A dificuldade financeira de algumas lojas fez com que as franqueadoras acelerassem a busca por franqueados experientes, dispostos a assumir mais responsabilidade. “Os pequenos franqueados, que tinham só uma loja, tiveram mais dificuldade para enfrentar a perda de clientes”, diz o consultor de franquias Marcelo Cherto, presidente do Grupo Cherto.

Toque para ampliar. | Foto: Leandro Fonseca

Na rede Mania de Churrasco, que faturou 224 milhões de reais em 2019, o dobro de 2017, hoje 70% dos franqueados têm mais de uma loja. Há quatro anos eram apenas 30%. Na Domino’s, os multifranqueados têm metade das 224 franquias no país. Com uma estrutura operacional mais robusta, os multifranqueados em geral conseguem baixar custos, como gastos com energia elétrica e água e também com insumos básicos. Tudo isso ajuda a elevar a rentabilidade do negócio, mantém mais dinheiro em caixa e facilita o ganho de escala.

Alguns multifranqueados têm inovado também no pós-venda. O carioca Leonardo Sobral, franqueado de 24 lojas das redes de roupas Levi’s e Hering e da rede de cosméticos O Boticário, criou uma estratégia para tornar fiel a clientela. Os funcionários de sua empresa, a Sfera Multifranquias, telefonam para os consumidores para saber se gostaram do produto que compraram. Quando há alguma insatisfação com o produto, um funcionário da Sfera visita os clientes para entender os motivos da reclamação e procurar uma solução.

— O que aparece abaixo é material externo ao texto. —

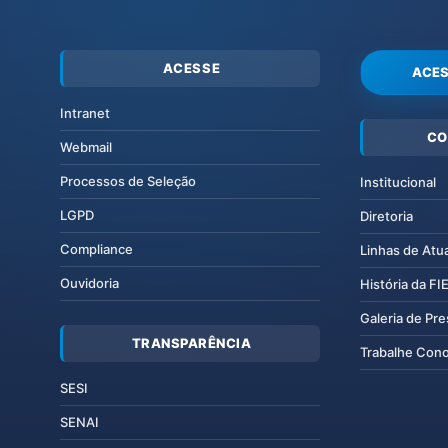
ACESSE
ACES
Intranet
CO
Webmail
Processos de Seleção
Institucional
LGPD
Diretoria
Compliance
Linhas de Atu
Ouvidoria
História da F
Galeria de Pr
TRANSPARÊNCIA
Trabalhe Con
SESI
SENAI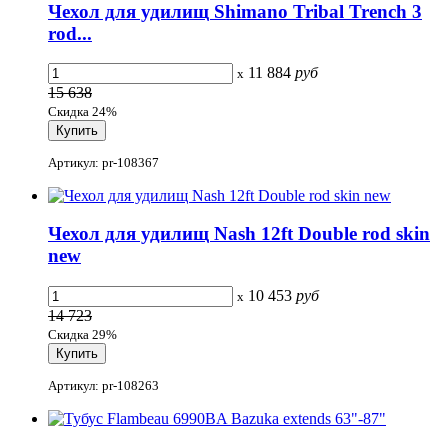
Чехол для удилищ Shimano Tribal Trench 3
rod...
11 884
руб
x
15 638
Скидка 24%
Артикул: pr-108367
Чехол для удилищ Nash 12ft Double rod skin
new
10 453
руб
x
14 723
Скидка 29%
Артикул: pr-108263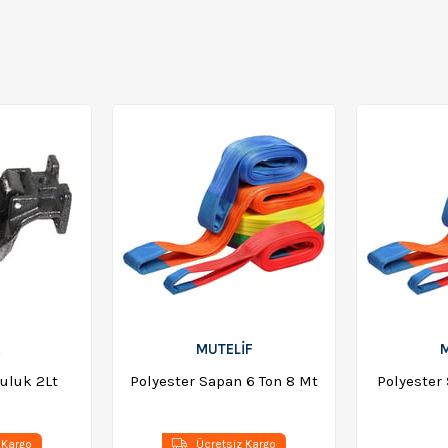
R
MUTELİF
M
uluk 2Lt
Polyester Sapan 6 Ton 8 Mt
Polyester 
 Kargo
Ücretsiz Kargo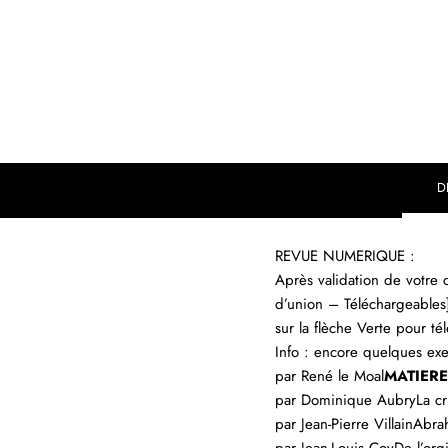
D
REVUE NUMERIQUE :
Après validation de votre
d’union – Téléchargeables
sur la flèche Verte pour t
Info : encore quelques ex
par René le Moal
MATIERE
par Dominique AubryLa c
par Jean-Pierre VillainAbr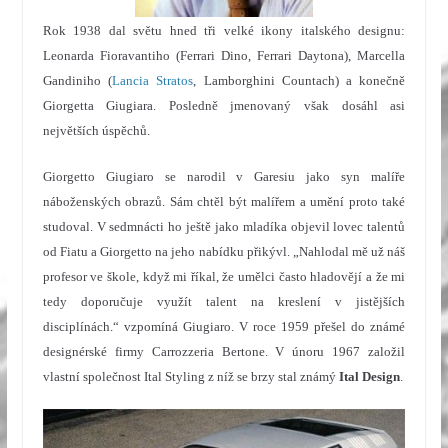
Rok 1938 dal světu hned tři velké ikony italského designu:
Leonarda Fioravantiho (Ferrari Dino, Ferrari Daytona), Marcella
Gandiniho (
Lancia Stratos
, Lamborghini Countach) a konečně
Giorgetta Giugiara. Posledně jmenovaný však dosáhl asi
největších úspěchů.
Giorgetto Giugiaro se narodil v Garesiu jako syn malíře
náboženských obrazů. Sám chtěl být malířem a umění proto také
studoval. V sedmnácti ho ještě jako mladíka objevil lovec talentů
od Fiatu a Giorgetto na jeho nabídku přikývl. „Nahlodal mě už náš
profesor ve škole, když mi říkal, že umělci často hladovějí a že mi
tedy doporučuje využít talent na kreslení v jistějších
disciplínách.“ vzpomíná Giugiaro. V roce 1959 přešel do známé
designérské firmy Carrozzeria Bertone. V únoru 1967 založil
vlastní společnost Ital Styling z níž se brzy stal známý
Ital Design
.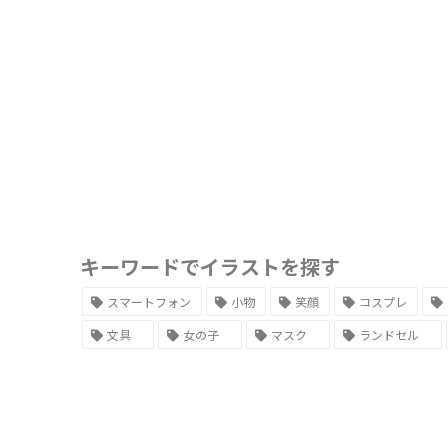
キーワードでイラストを探す
スマートフォン
小物
笑顔
コスプレ
文具
女の子
マスク
ランドセル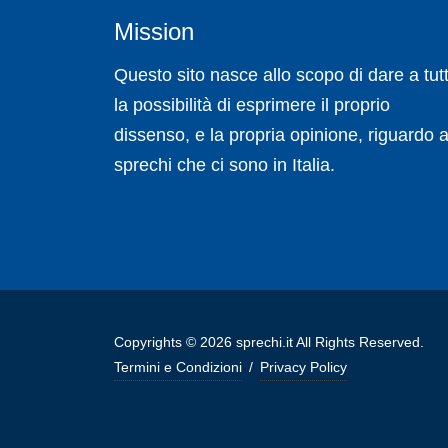
Mission
Questo sito nasce allo scopo di dare a tutt
la possibilità di esprimere il proprio
dissenso, e la propria opinione, riguardo a
sprechi che ci sono in Italia.
Copyrights © 2026 sprechi.it All Rights Reserved.
Termini e Condizioni
/
Privacy Policy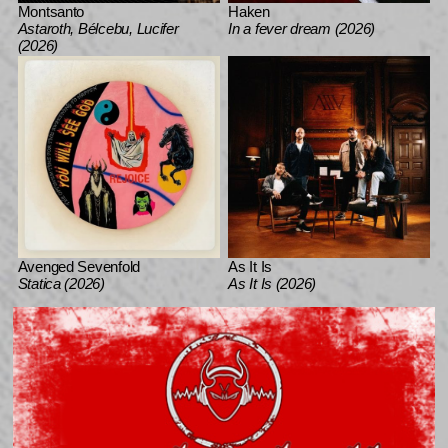
Montsanto
Haken
Astaroth, Bélcebu, Lucifer
In a fever dream (2026)
(2026)
Avenged Sevenfold
As It Is
Statica (2026)
As It Is (2026)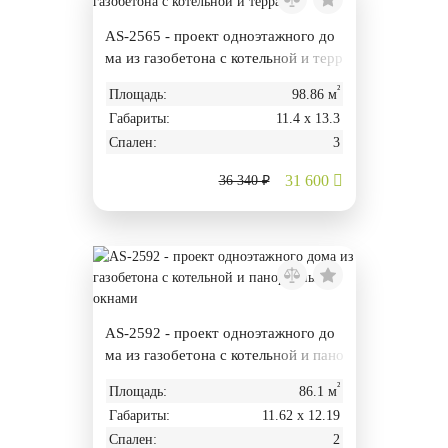
AS-2565 - проект одноэтажного до
ма из газобетона с котельной и терр
асой
²
Площадь:
98.86 м
Габариты:
11.4 х 13.3
Спален:
3
31 600
36 340 ₽
AS-2592 - проект одноэтажного до
ма из газобетона с котельной и пано
рамными окнами
²
Площадь:
86.1 м
Габариты:
11.62 х 12.19
Спален:
2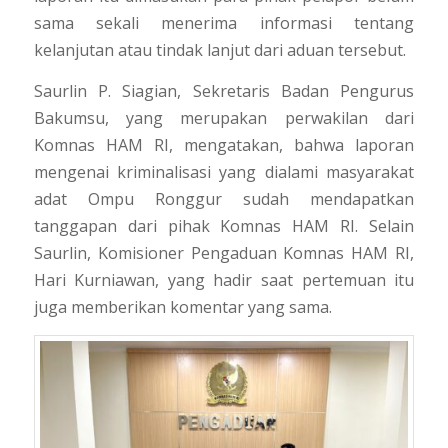
sama sekali menerima informasi tentang
kelanjutan atau tindak lanjut dari aduan tersebut.
Saurlin P. Siagian, Sekretaris Badan Pengurus
Bakumsu, yang merupakan perwakilan dari
Komnas HAM RI, mengatakan, bahwa laporan
mengenai kriminalisasi yang dialami masyarakat
adat Ompu Ronggur sudah mendapatkan
tanggapan dari pihak Komnas HAM RI. Selain
Saurlin, Komisioner Pengaduan Komnas HAM RI,
Hari Kurniawan, yang hadir saat pertemuan itu
juga memberikan komentar yang sama.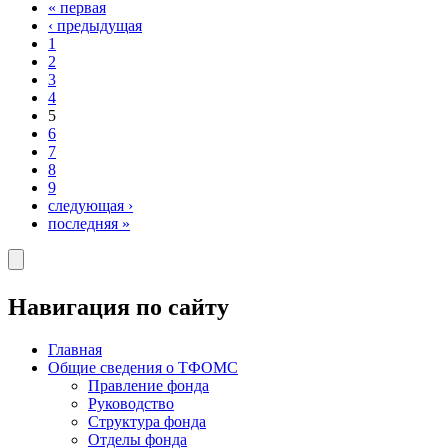
« первая
‹ предыдущая
1
2
3
4
5
6
7
8
9
следующая ›
последняя »
Навигация по сайту
Главная
Общие сведения о ТФОМС
Правление фонда
Руководство
Структура фонда
Отделы фонда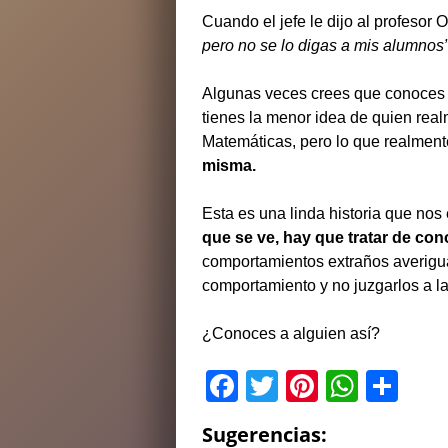
Cuando el jefe le dijo al profesor 
pero no se lo digas a mis alumnos”
Algunas veces crees que conoces 
tienes la menor idea de quien rea
Matemáticas, pero lo que realmen
misma.
Esta es una linda historia que no
que se ve, hay que tratar de con
comportamientos extraños averigua
comportamiento y no juzgarlos a la
¿Conoces a alguien así?
F
T
Pi
W
C
a
wi
nt
h
o
Sugerencias: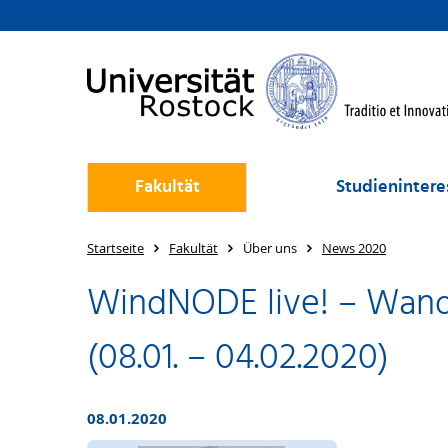
Fakultät
Studienintere
Startseite
Fakultät
Über uns
News 2020
WindNODE live! – Wand
(08.01. – 04.02.2020)
08.01.2020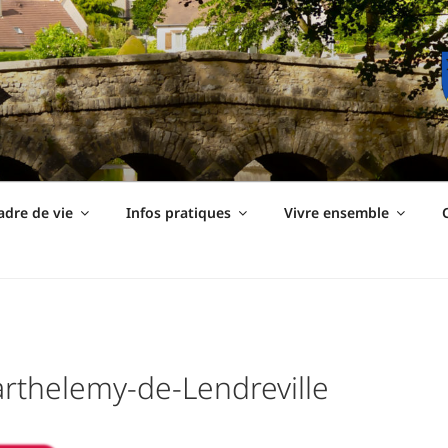
ière
adre de vie
Infos pratiques
Vivre ensemble
C
arthelemy-de-Lendreville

“Convidamos o cliente para ir à loja e oferecemos um atendimento especial”, diz Sobral. Com iniciativas dessa natureza, o valor médio de cada venda da Sfera aumentou 12% no ano passado. “Para as marcas, é um passaporte para o crescimento sustentável”, afirma Alberto Oyama, diretor da unidade de multifranqueados na Associação Brasileira de Franchising.

Os bons resultados dos multifranqueados começaram a chamar a atenção até de fundos de investimento. Segundo EXAME apurou, o Vinci Partners e o americano H.I.G. Capital, com 35 bilhões de dólares em ativos, estudam investimentos. A tendência de ganho de escala dos multifranqueados, a resiliência perante a crise econômica e o aumento da procura por alimentação fora do lar estão entre os fatores de atração. Nomura vem conversando com vários desses fundos. “Provavelmente, em 2021 receberemos algum aporte”, afirma ele.

Seria um divisor de águas no setor de franquias, um importante motor da economia. No ano passado, esse mercado movimentou quase 187 bilhões de reais, ante 175 bilhões em 2018. De 2014 a 2018, no auge da queda do consumo das famílias, o setor cresceu cerca de 30%. “O mercado ainda pode amadurecer mais, com a chegada de novas marcas e o fortalecimento cada vez maior dos bons operadores, como já acontece em outros países”, diz Oyama.

A referência é o mercado americano. Mais da metade dos franqueados por lá tem mais de uma loja. O Flynn Restaurant Group, que opera 1.245 restaurantes das marcas de fastfood Aplebee’s, Taco Bell e Arby’s e  da rede de padarias Panera Bread, faturou 2 bilhões de dólares em 2019. O grupo recebeu em 2014 investimentos da ordem de 300 milhões de dólares do Ontario’s Teacher’s Pension Plan, um dos maiores fundos de pensão canadenses. O NPC International não fica muito atrás, com 25 mil funcionários e mais de 1.000 lojas de Pizza Hut e Wendy’s, e um faturamento de mais de 1 bilhão de dólares.

Já o grupo mexicano Alsea, criado em 1997, opera mais de 3.000 restaurantes de Burger King, Starbucks, Domino’s, P.F Chang’s e Cheescake Factory. As lojas estão distribuídas por México, Chile, Argentina, Colômbia, Espanha e França. A empresa faturou 2,6 bilhões de dólares em 2018 e abriu o capital no México há seis anos. Neste ano, deve abrir na Espanha. “O mercado brasileiro está no caminho certo para chegar ao ponto de maturidade de outros países”, diz Cherto.

Toque para ampliar. | Foto: André Valentim

O risco dessa concentração é desvirtuar o próprio conceito de franquia, que proporciona à dona da marca o controle das decisões — e royalties livres de risco. Uma gestão descentralizada tende a reduzir margens, que passam do franqueador para o franqueado. Para empresas como Domino’s, O Boticário e Arezzo, parece que vale a pena apostar.